* [WHAT IS BEING ASKED]: For the records that follow, please set down exactly the lines between the one holding "15794: 1 -> 1.4" and the one holding "2023-03-31, 누적된 적자: -7367 -> -5025", inclusive, and only those.

* [INFORMATION]:
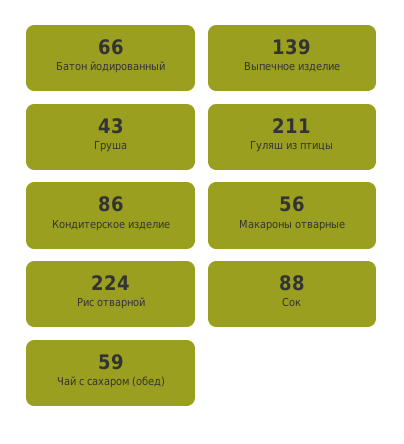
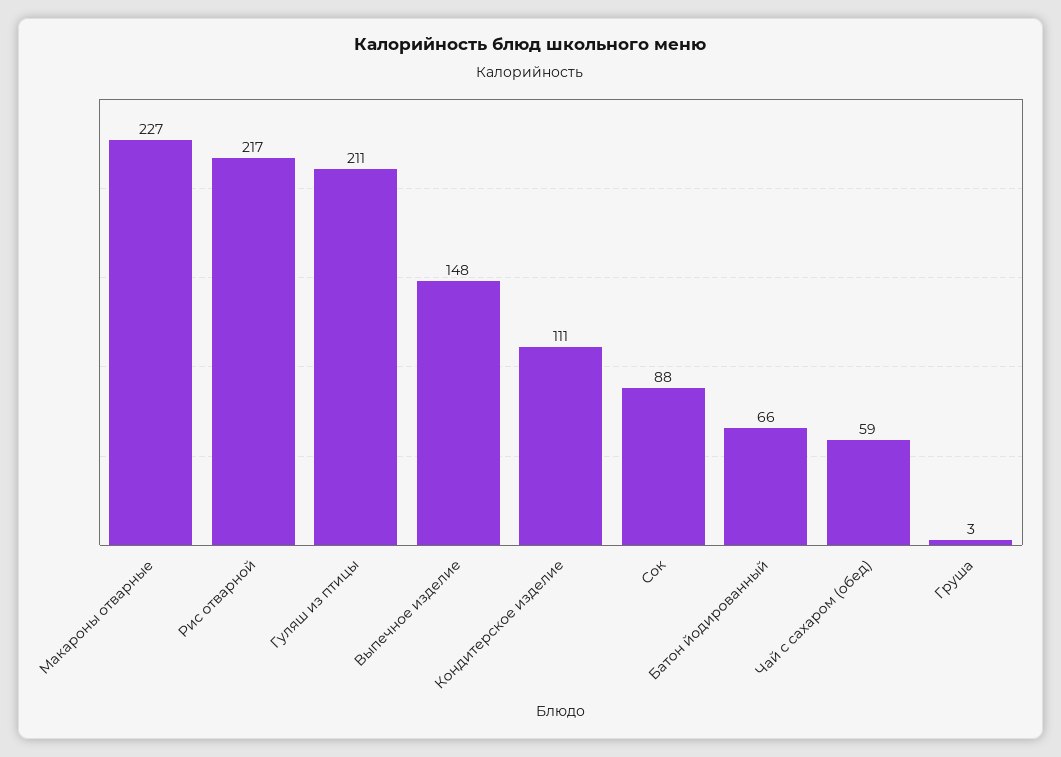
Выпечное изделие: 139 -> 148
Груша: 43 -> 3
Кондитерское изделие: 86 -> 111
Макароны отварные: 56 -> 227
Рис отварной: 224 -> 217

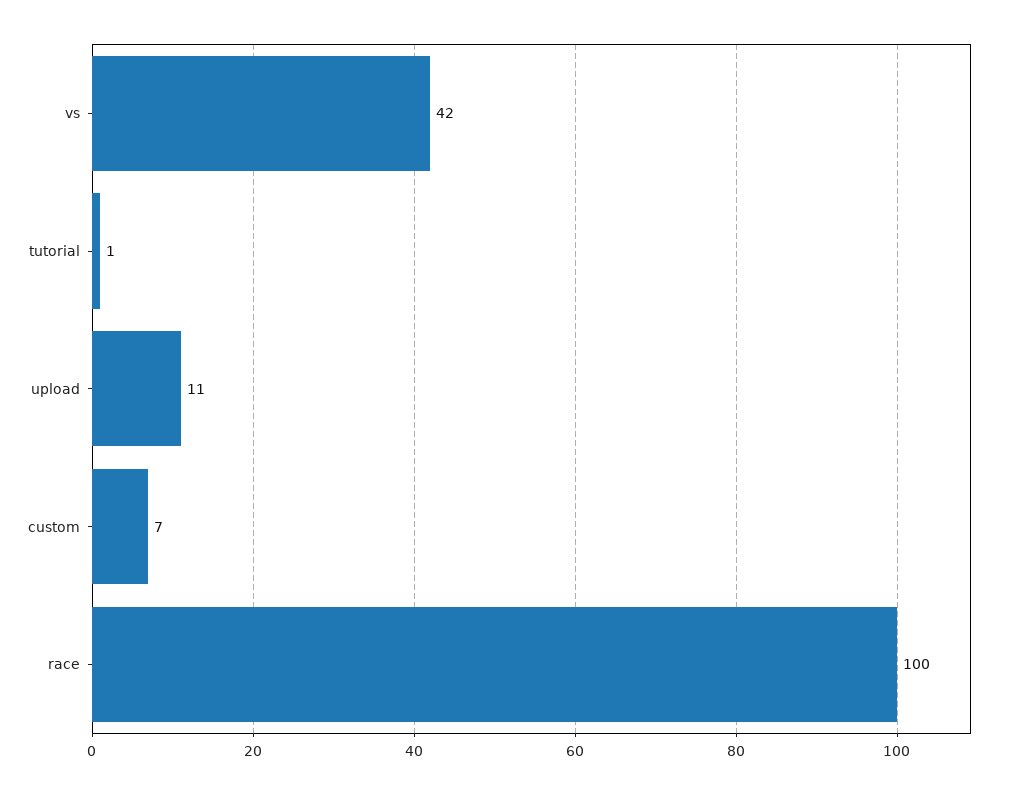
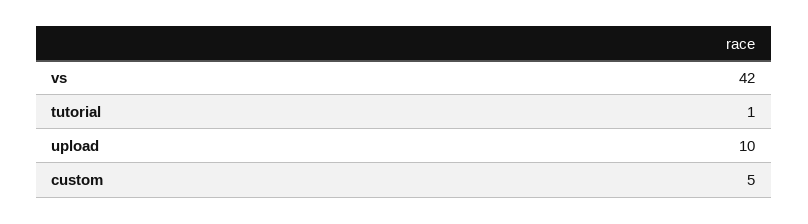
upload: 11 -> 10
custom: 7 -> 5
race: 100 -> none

...

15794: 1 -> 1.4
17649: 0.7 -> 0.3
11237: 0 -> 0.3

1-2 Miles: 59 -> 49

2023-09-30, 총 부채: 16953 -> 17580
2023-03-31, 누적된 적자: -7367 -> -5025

...

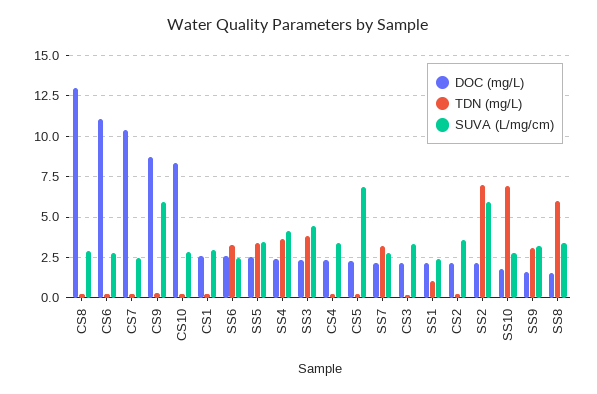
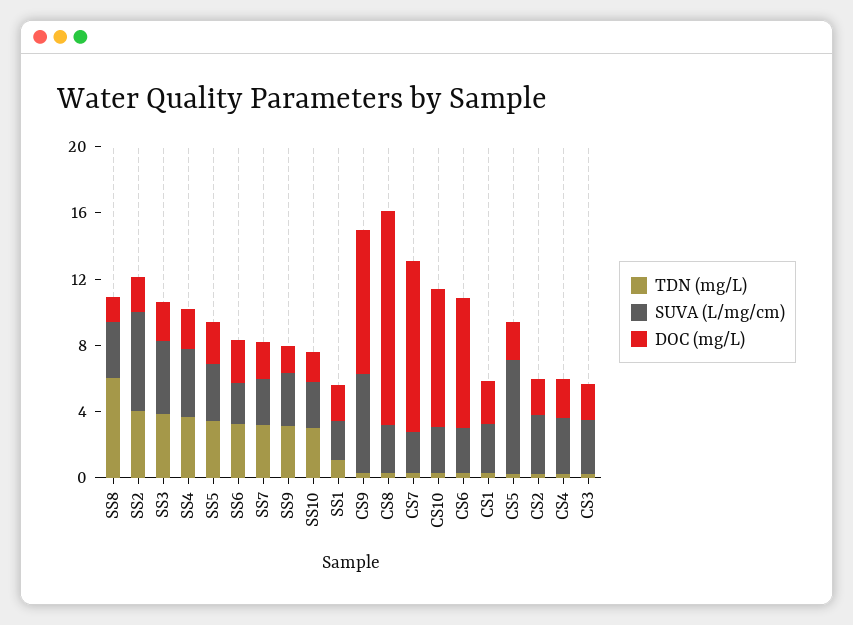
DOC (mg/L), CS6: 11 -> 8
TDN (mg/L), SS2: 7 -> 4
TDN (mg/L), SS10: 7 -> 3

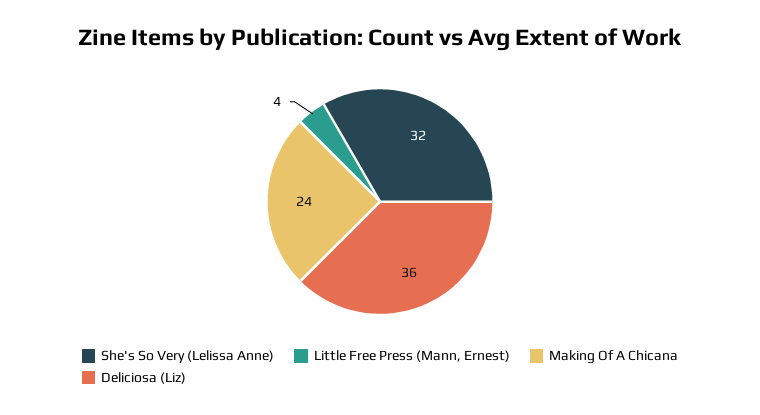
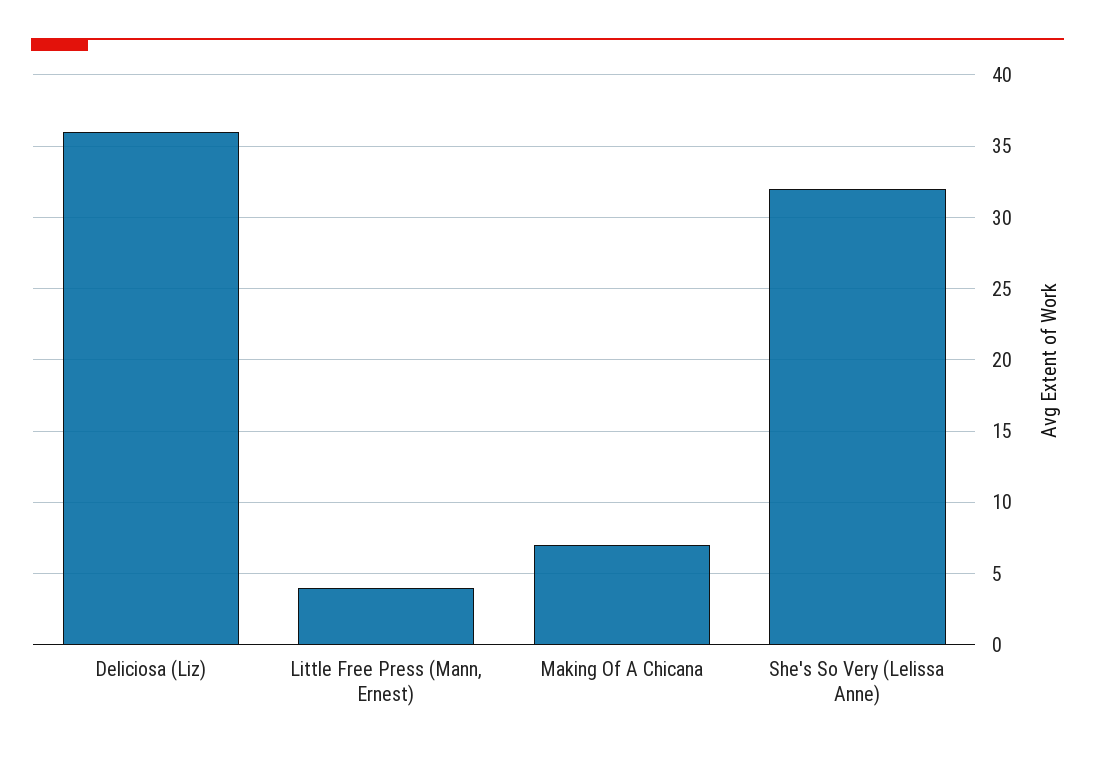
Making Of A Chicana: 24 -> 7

* [ANSWER TO THE EXERCISE]:
15794: 1 -> 1.4
17649: 0.7 -> 0.3
11237: 0 -> 0.3

1-2 Miles: 59 -> 49

2023-09-30, 총 부채: 16953 -> 17580
2023-03-31, 누적된 적자: -7367 -> -5025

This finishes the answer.